O Desaparecido
Rubem
Braga
Tarde
fria, e então eu me sinto um daqueles velhos poetas de antigamente que sentiam
frio na alma quando a tarde estava fria, e então eu sinto uma saudade muito
grande, uma saudade de noivo, e penso em ti devagar, bem devagar, com um
bem-querer tão certo e limpo, tão fundo e bom que parece que estou te embalando
dentro de mim.
Ah,
que vontade de escrever bobagens bem meigas, bobagens para todo mundo me
achar ridículo e talvez alguém pensar que na verdade estou aproveitando uma
crônica muito antiga num dia sem assunto, uma crônica de rapaz; e, entretanto,
eu hoje não me sinto rapaz, apenas um menino, com o amor teimoso de um menino,
o amor burro e comprido de um menino lírico.
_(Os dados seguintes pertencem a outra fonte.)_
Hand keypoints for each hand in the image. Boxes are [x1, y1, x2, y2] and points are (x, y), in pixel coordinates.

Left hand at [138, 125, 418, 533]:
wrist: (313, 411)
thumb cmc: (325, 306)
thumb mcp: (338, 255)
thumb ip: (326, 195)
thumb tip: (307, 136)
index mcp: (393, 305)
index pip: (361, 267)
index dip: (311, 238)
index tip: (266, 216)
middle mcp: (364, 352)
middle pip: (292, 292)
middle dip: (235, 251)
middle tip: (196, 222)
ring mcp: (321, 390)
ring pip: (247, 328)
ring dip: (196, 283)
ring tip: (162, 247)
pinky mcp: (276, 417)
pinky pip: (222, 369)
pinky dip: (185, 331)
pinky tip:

Olho-me no espelho e percebo que
estou envelhecendo rápida e definitivamente; com esses cabelos brancos parece
que não vou morrer, apenas minha imagem vai-se apagando, vou ficando menos
nítido, estou parecendo um desses clichês sempre feitos com fotografias antigas
que os jornais publicam de um desaparecido que a família procura em vão.
Sim,
eu sou um desaparecido cuja esmaecida, inútil foto se publica num canto de uma
página interior de jornal, eu sou o irreconhecível, irrecuperável desaparecido
que não aparecerá mais nunca, mas só tu sabes que em alguma distante esquina de
uma não lembrada cidade estará de pé um homem perplexo, pensando em ti,
pensando teimosamente, docemente em ti, meu amor.
Do livro "A Traição das Elegantes", Editora Sabiá - Rio de Janeiro, 1969, pág. 112, foi extraído o texto acima.